News October 2018 Perspective Online

COSS Classroom/Online Hybrid Offers Flexibility to Local Pastors

By Sam Hodges

The Rev. Judy Swarts has done youth and children’s ministry in United Methodist churches for years, but this summer marked her first appointment to lead a church as pastor.

She was OK with being away from First United Methodist in Menard, in west Texas, for a week to take Course of Study classes at Perkins.

But if it had been two weeks ….

“There would have been a disconnect with the congregation,” she said.

Thanks to a new hybrid approach, combining in-class and online instruction, Perkins is offering licensed local pastors a more flexible, affordable approach to completing the Course of Study required by the United Methodist Church.

A summer ago, Swarts would have had to spend two weeks per session on campus. This time, she and other students spent a week in class followed by two weeks of online instruction. Those who did both sessions repeated the schedule.

Swarts was able to return more quickly to Menard, where she dug into her new job while also studying at home online.

“Especially being in a new congregation, I liked being able to come back,” she said.

Course of Study is the first Perkins program to go hybrid – the Houston/Galveston extension program has begun this term – and a large enrollment jump accompanied the change.

Last year, there were 83 students for both the English and Spanish language sections. This summer enrollment was 103.

“Even more significantly, our enrollment in Spanish was just 14 last year, and this year it was 24. So the percentage of increase was even greater among Spanish-speaking students,” said the Rev. Dr. Paul Barton, who directs the program.

Before, students spent 20 hours in class for each course. Now it’s 10 hours in class and 10 hours online, with most of the online time allowing for flexible scheduling for students. (If they need to listen to a lecture, for example, it will be taped and they choose when to view it.)

The cost advantage comes primarily for students who travel to study at Perkins and must pay for room and board either on or off campus.

“We were missing students because they couldn’t afford it,” Barton said.
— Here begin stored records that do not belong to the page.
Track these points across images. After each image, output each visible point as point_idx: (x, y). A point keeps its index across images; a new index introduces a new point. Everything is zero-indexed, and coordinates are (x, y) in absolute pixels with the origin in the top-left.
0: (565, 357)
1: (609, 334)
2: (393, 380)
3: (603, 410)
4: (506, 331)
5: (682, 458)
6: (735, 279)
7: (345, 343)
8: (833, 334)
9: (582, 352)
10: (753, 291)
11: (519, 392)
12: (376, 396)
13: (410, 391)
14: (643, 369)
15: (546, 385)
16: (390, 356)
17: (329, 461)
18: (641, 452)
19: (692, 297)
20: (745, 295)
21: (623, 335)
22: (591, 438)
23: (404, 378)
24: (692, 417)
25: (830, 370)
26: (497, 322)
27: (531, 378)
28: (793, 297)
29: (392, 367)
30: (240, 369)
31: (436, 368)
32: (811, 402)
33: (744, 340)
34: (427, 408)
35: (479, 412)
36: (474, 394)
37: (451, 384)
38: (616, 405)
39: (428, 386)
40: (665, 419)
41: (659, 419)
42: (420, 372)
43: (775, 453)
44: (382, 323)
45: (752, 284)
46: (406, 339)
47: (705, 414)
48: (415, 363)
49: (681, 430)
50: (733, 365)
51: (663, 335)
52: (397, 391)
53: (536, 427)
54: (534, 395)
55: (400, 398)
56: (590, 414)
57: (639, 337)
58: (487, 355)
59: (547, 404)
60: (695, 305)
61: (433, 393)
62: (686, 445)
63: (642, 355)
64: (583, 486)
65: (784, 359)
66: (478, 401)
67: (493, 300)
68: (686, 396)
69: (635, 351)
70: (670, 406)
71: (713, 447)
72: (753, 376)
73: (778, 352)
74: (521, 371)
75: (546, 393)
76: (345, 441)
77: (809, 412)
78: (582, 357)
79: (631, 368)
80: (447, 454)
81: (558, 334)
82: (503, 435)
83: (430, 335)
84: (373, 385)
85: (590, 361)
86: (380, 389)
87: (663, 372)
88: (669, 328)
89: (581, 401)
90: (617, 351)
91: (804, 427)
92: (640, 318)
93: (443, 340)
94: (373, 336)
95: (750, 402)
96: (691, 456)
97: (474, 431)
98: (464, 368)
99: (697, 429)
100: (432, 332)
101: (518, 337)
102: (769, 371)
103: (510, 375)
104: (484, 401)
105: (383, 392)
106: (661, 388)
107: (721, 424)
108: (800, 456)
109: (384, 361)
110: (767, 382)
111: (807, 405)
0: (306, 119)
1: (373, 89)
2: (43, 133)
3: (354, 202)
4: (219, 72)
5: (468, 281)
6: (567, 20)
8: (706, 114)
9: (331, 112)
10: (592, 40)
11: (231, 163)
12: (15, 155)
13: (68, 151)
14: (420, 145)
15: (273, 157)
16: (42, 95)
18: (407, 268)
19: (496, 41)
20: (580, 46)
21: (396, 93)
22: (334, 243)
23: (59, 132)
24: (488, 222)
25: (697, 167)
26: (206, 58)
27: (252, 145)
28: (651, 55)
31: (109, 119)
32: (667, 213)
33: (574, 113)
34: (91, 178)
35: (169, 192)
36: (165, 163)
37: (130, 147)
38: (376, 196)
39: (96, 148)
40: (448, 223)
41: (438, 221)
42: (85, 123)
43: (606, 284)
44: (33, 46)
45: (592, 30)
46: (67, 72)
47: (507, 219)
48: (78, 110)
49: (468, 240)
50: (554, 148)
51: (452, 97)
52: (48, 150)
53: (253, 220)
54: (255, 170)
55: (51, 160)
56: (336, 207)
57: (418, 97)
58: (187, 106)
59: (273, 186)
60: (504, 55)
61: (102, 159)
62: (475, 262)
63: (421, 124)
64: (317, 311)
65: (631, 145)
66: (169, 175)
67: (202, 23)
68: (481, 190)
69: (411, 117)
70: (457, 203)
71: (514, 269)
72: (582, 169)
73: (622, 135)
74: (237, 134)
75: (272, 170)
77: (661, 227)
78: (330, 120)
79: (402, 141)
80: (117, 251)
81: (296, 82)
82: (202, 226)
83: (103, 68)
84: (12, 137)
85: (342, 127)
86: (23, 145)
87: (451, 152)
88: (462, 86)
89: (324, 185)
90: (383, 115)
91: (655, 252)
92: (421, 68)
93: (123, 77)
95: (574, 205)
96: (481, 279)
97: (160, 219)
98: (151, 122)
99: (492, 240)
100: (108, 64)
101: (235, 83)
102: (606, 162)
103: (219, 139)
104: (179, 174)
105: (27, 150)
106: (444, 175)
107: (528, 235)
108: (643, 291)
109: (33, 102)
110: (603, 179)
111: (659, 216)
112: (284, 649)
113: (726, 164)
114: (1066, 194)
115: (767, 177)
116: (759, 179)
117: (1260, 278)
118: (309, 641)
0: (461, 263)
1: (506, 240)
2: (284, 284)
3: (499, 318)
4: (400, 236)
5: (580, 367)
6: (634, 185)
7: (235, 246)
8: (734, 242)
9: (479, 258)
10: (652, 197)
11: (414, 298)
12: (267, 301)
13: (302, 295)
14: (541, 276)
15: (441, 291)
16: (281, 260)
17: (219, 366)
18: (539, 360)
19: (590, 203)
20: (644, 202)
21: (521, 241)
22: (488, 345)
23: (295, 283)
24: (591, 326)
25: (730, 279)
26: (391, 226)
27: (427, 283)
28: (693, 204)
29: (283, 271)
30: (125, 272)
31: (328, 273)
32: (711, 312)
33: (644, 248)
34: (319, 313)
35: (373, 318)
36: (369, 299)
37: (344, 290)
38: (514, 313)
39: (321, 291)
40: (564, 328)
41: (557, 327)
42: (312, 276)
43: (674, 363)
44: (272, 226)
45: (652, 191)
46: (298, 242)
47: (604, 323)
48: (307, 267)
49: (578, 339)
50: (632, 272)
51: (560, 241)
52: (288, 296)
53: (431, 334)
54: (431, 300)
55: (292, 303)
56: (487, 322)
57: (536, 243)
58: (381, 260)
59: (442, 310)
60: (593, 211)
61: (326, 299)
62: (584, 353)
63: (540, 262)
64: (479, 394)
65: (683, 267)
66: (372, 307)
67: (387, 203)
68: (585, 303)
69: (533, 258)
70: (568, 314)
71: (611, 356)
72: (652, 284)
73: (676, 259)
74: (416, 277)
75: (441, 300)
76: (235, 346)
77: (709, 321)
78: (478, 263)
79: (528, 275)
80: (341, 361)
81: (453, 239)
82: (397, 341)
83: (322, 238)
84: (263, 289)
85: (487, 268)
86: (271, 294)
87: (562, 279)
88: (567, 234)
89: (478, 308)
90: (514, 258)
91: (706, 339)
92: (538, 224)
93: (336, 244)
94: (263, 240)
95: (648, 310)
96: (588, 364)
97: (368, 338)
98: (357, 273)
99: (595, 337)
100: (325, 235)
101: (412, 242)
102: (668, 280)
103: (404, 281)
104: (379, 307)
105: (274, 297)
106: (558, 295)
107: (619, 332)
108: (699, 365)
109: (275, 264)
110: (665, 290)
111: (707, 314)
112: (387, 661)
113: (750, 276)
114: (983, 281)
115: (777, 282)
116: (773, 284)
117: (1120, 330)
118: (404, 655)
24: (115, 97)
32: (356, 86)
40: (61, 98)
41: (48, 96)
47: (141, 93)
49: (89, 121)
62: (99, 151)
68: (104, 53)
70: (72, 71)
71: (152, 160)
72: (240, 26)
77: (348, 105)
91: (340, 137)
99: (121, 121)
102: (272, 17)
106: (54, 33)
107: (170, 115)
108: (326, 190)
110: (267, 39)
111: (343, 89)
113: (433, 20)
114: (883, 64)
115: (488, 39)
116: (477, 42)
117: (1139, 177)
Even for local students, the hybrid approach proved appealing in its flexibility.

“I had never done online courses before and I was excited to know that I could be a mom, be a pastor and still get an affordable education from Perkins,” said the Rev. Jamie Nelson, pastor at Agape Memorial United Methodist Church in Dallas.

The transition to hybrid was not without its challenges and tradeoffs.

A third of the faculty didn’t return, some of that owing to instructors who didn’t want to teach online. For those who did, and for newcomers, Barton required taking a course in online teaching offered by SMU’s Center for Teaching Excellence.

There also was special instruction in Canvas, the online learning management system used by the program. And a $17,000 grant from the United Methodist Church’s General Board of Higher Education and Ministry (for which Perkins runs the Course of Study program) allowed six faculty members and one Perkins student to serve as consultants for COSS faculty.

Students got training and ongoing technical support, too.

“I was afraid that the transition and technology would be particularly difficult for our older students,” said Dr. Lindsey Trozzo of Princeton Theological Seminary, who taught Bible II and Bible III in Course of Study at Perkins this summer. “That was the case, but there were many resources for training. Those who sought them out found it to be much more intuitive than they at first thought.”

Barton credits James Pan, academic technology services director for Perkins and SMU’s Dedman School of Law, with easing the transition for faculty and students.

“He’s provided wonderful expertise and support,” Barton said.

Trozzo is experienced in online instruction, but she acknowledged missing having more time in person with students. Her conversational approach to teaching lends itself to the classroom.

As for students, she said online education requires them to exert self-discipline to get to the computer and complete assignments – a challenge for those living busy work and family lives.

But Trozzo also saw the advantages of hybrid for those serving a church.

“Even during the one week of in-person classes, I had two students who had to miss a day to go back and do a funeral,” Trozzo said. “When we are working with pastors who are the single staff member at a church – sometimes multiple churches – it’s really tough for them to be gone two to four weeks at a time.”

The Rev. David Danilo Diaz Rivas returned from his country of Colombia to continue taking Course of Study classes at Perkins this summer.

He, like Trozzo, had experience with online education – and he’s aware of the pros and cons. But Rivas, a pastor with the Colombian Methodist Church, also sees the potential.

“Perkins …. is on the path to offering quality education and easy access, transcending barriers and bringing knowledge to many pastors in different countries,” Rivas said.


Sam Hodges is a Dallas-based reporter for United Methodist News Service and a freelance writer.